Buttermilk syrup sounds weird but I'm telling you guys: it's legit. Most syrups that you are going to pour over your pancakes are mostly sugar. This one actually starts with butter. And who can say no to more butter on your pancakes? It has buttermilk for tang (hear me out) and a dash of baking soda for a fizzy finish. What??? Trust me.
In a large saucepan (you really need a large one, I use a 3 quart pan) melt 1/2 cup butter (one stick) over medium heat.
Add 1 cup granulated sugar (or brown sugar, if you like a darker, more caramel-y syrup. This is tasty but tends to mute the tangy buttermilk flavor a bit. It's good either way! Granulated sugar is definitely more traditional)
Add 1 cup buttermilk, 1 tablespoon corn syrup, and 1/4 teaspoon (or just a dash) of kosher salt. Stir the mixture until it reaches a boil, it should only take a couple minutes.
Remove the pot from the heat and add 1 teaspoon baking soda.
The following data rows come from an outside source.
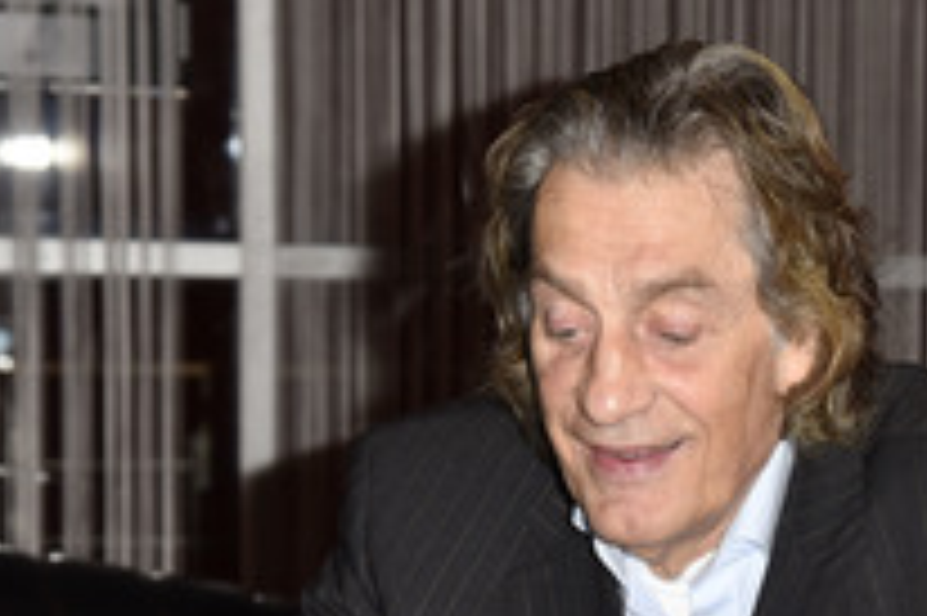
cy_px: 594
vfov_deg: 8.0
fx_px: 4400
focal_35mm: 171
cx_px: 740
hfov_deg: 12.0
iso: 500
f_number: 5.6
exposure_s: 1/100
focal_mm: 78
Stir and let the mixture foam and bubble. It rises up really high, don't be alarmed! The soda is what gives this syrup it's light and bubbly flavor.
Add 1 tablespoon vanilla to the syrup. Serve warm right away.
Store leftovers in a tupperware or jar in the fridge. It will keep for several weeks! This recipe makes a little over 2 cups, which should be enough for 8 people to enjoy with pancakes or waffles. (Unless you are feeding my kids, who like to dump an entire pint over one pancake.)
Reheating: You can microwave the syrup (it will have solidified a bit in the fridge) or bring it back up to a low simmer on the stove. Once it's warm, it's ready to be served.
Notes
Cheater buttermilk: Buttermilk is a main flavor profile in this recipe, hence the title. You don't want to skip it. But if you really need a cheat, you can use regular cheater buttermilk: add 1 tablespoon lemon juice to a glass measuring cup, then fill the rest up to the 1 cup mark with milk. Use the highest fat milk you have, whole milk is best. Stir, let sit for 5 minutes, then use as called for in the recipe.